Write analyzers for Timesketch

Overview

This guide provides all steps to get you started with building a new Timesketch analyzer.

Background

Timesketch analyzers are programs that run when new data is indexed, e.g. when you upload a new plaso storage file or when adding an existing index to a sketch. They can also be triggered manually for a specific timeline from the Analyzer tab in the UI after the index is finished. You have access to a simple API that makes searching, commenting, tagging etc easy. Everything you can do in the UI you can do programmatically.

Analyzers

An analyzer can be auto-run on every new timeline that is added to a sketch or manually triggered by the analyst. If you read somewhere about "sketch" and "index" analyzers, this info is deprecated. There is now only one type of analyzer.

An analyzer can search, correlate and enrich data in each given timeline. The following methods to interact with an event in a timeline are available to the analyzer:

Tag events.
Star events.
Comment on events.
Create saved views.
Add attributes to events.
Tag events with emojis.
Create/Add a story based on the analyzer output.
(soon) Build a graph.
(soon) Build aggregated views.

Before you start

We have identified three tasks, that came up frequently as individual analyzer ideas and made them easier. So please check if your analyzer idea matches any of the following.

Feature Extraction

If you just want to extract a simple feature, e.g. want to extract a hostname or IP that is somewhere in the message field, or inside another attribute you don't have to write a new analyzer, you can take advantage of the feature_extraction analyzer. All you need to do is to edit the regex_features.yaml file found here: https://github.com/google/timesketch/blob/master/data/regex_features.yaml

An example extraction entry looks like this:

name:
      query_string: 'my_secret_attribute:"look here"'
      # Mandatory fields.
      attribute: 'message'
      Store_as: 'secret'
      re: 'not a secret:([^\.]+).'
      # Optional fields.

◆ Stored rows:
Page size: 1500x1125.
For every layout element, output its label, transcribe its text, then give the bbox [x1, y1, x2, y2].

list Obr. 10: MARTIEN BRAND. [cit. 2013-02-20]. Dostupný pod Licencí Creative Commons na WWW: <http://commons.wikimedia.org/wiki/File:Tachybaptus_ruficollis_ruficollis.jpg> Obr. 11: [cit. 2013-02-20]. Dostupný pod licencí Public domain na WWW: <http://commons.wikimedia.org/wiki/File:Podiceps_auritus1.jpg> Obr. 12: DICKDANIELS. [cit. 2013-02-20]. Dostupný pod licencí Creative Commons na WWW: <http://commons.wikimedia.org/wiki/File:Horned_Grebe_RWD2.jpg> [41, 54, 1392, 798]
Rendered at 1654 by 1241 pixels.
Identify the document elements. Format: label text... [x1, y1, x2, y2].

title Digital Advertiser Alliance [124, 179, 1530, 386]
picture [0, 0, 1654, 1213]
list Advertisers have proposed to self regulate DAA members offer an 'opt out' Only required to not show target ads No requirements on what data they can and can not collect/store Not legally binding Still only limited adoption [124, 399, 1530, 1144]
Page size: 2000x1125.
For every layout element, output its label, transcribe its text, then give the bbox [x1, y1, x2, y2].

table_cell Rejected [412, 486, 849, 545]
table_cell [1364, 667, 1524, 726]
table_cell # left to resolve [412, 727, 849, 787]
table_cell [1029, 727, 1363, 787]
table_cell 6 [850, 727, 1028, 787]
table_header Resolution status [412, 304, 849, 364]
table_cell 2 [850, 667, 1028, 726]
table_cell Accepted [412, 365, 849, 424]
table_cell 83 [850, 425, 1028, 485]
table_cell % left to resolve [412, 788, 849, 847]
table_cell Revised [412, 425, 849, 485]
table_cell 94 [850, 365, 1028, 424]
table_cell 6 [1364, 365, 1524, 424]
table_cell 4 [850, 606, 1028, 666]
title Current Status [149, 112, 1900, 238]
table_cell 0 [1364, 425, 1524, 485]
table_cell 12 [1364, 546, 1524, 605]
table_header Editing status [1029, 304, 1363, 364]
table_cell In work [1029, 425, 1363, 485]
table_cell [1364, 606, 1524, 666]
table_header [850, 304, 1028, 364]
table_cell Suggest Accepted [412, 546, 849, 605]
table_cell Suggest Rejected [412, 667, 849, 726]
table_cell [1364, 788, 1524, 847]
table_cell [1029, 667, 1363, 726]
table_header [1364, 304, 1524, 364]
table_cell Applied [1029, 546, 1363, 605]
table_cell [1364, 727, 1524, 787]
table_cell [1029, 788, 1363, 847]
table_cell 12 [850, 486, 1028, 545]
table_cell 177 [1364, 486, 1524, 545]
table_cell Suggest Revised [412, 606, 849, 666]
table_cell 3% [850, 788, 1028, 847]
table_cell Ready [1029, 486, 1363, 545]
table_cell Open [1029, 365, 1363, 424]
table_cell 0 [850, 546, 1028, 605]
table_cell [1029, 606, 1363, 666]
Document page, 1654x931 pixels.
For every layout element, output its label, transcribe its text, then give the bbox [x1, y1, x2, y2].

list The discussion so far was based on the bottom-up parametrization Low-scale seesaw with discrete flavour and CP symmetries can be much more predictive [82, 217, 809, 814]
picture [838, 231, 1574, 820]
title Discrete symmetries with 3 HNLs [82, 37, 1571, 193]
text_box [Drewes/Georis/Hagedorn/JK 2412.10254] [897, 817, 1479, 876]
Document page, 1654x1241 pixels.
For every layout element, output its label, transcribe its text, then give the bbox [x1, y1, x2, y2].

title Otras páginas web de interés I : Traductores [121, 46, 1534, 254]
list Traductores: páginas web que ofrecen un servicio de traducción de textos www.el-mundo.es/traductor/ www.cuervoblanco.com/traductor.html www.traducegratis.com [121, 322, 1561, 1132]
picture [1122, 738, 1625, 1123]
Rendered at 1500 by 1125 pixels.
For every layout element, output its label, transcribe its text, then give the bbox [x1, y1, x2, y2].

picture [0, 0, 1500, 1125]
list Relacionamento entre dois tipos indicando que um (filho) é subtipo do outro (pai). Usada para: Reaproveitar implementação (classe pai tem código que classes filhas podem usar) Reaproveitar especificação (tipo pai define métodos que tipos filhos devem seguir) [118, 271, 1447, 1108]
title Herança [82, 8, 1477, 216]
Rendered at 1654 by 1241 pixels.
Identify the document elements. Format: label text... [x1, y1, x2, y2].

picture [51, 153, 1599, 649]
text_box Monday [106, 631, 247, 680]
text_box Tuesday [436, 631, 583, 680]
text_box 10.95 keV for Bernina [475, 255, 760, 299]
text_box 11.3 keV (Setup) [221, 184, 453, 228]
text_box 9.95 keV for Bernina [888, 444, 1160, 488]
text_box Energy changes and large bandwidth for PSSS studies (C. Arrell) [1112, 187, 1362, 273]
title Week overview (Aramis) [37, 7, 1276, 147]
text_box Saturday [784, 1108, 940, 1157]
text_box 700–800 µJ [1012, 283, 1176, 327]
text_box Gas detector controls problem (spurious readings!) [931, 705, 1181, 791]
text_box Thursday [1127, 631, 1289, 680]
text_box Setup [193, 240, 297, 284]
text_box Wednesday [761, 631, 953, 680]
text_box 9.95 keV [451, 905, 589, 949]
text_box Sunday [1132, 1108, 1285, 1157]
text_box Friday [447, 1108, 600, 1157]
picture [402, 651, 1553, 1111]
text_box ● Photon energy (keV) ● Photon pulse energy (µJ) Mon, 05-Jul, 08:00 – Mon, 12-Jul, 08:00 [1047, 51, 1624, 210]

◆ Written request 1: In the Timesketch analyzer guide, which file must be edited to extract a simple feature without writing a new analyzer?
◆ Written request 2: Copy the passage of the Timesketch analyzer guide that opens with the words containing "Timesketch analyzers are" and closes with "can do programmatically.".

◆ Exercise solution 1: The regex_features.yaml file.

◆ Exercise solution 2:
Timesketch analyzers are programs that run when new data is indexed, e.g. when you upload a new plaso storage file or when adding an existing index to a sketch. They can also be triggered manually for a specific timeline from the Analyzer tab in the UI after the index is finished. You have access to a simple API that makes searching, commenting, tagging etc easy. Everything you can do in the UI you can do programmatically.